Non viene tradotto, non viene reso. E pazienza.
Al tempo stesso, non succede niente se viene cancellata ogni trovata ritmica, sonora, immaginifica di Isaia, che era un profeta ma soprattutto un poeta.
Scriveva in 1, 23: “I tuoi capi sono ribelli”, concetto che riprende l’ebraico “sarayikh sorerim”, in cui la ripetizione del suono “s” e “r” ha un effetto potente, del tutto perso in italiano.
Tradurre “i tuoi duci irriducibili”, che mantiene il gioco fonico, sarebbe comunque sgraziato (e comunque impossibile).
Altro caso è quello di 5,7: “Egli si aspettava giustizia/ ed ecco spargimento di sangue,/ attendeva rettitudine/ ed ecco grida di oppressi”.
Qualcuno potrebbe sospettare che “giustizia”, nel testo originale, è reso con la parola “ismishpat” e che “sparimento di sangue” è, invece, “mispah”?
Difficile. Invece “rettitudine” è “istsedaqah” e le grida sono “aqah”.
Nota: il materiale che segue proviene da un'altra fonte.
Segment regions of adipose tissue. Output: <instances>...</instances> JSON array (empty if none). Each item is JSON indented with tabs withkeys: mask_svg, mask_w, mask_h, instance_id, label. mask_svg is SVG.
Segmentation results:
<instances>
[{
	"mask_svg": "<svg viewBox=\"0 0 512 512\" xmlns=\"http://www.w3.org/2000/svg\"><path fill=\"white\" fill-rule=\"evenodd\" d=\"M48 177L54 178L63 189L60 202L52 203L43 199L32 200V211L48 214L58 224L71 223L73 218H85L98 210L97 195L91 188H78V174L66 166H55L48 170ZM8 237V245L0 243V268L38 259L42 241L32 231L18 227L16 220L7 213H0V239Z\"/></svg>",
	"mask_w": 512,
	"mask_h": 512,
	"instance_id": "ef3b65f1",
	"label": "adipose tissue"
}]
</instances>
Suonerebbe “Egli si aspettava ismishpat/ ed ecco mispah, /Attendeva istsedaqah,/ ed ecco aqah”… tutta un’altra cosa.
Insomma, tutto il testo, sia nella prosa che nella poesia, è ricchissimo di sfumature, giochi verbali, invenzioni linguistiche che, come succede in ogni traduzione, vanno persi.
È un tesoro inestimabile: chi conosce l’ebraico antico, lo potrà scoprire con una semplice lettura.
Chi non lo sa, dovrà fidarsi. Più o meno come si fa da 2.500 anni a questa parte.